WORK TASK: A complete answer lists every line of the material where the string "sanığın" occurs.

DATA FOR REVIEW:
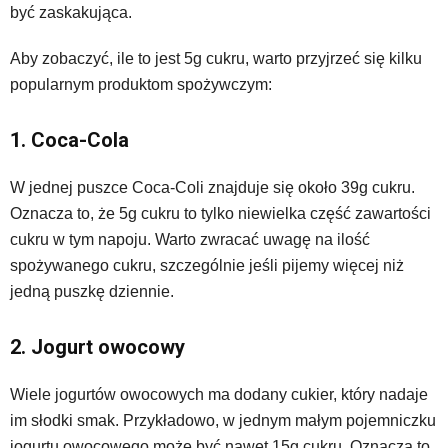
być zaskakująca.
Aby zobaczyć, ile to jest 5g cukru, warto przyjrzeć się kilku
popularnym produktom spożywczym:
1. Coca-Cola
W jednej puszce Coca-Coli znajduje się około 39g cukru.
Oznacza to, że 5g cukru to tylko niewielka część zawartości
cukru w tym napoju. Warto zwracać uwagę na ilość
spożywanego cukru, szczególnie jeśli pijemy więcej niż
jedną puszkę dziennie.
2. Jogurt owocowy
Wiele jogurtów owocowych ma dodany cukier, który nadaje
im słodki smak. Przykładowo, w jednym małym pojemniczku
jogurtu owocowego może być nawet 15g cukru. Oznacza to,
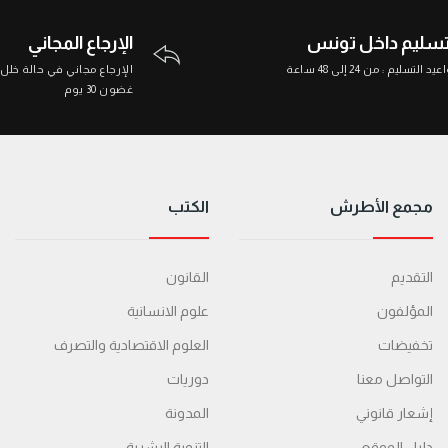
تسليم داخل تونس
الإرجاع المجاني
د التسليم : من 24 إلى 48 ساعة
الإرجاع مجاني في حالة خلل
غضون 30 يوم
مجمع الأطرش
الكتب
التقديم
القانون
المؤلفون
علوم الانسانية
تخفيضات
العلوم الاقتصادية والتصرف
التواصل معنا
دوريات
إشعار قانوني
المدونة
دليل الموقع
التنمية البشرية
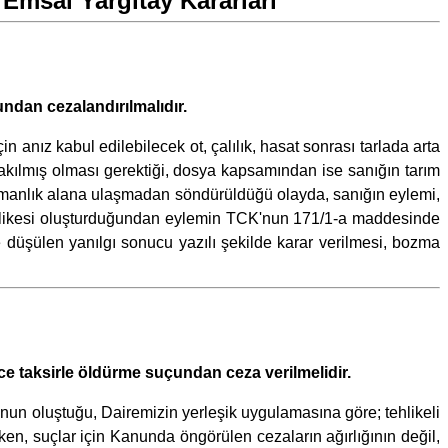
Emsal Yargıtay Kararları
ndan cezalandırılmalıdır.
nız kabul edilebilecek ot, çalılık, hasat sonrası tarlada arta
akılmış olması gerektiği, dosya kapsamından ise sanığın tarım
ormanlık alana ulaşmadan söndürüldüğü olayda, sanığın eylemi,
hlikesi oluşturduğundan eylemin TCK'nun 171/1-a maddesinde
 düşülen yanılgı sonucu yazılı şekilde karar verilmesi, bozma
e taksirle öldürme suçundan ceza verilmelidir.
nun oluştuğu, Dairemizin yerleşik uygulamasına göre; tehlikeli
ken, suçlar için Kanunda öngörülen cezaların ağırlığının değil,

RESPONSE:
akılmış olması gerektiği, dosya kapsamından ise sanığın tarım
ormanlık alana ulaşmadan söndürüldüğü olayda, sanığın eylemi,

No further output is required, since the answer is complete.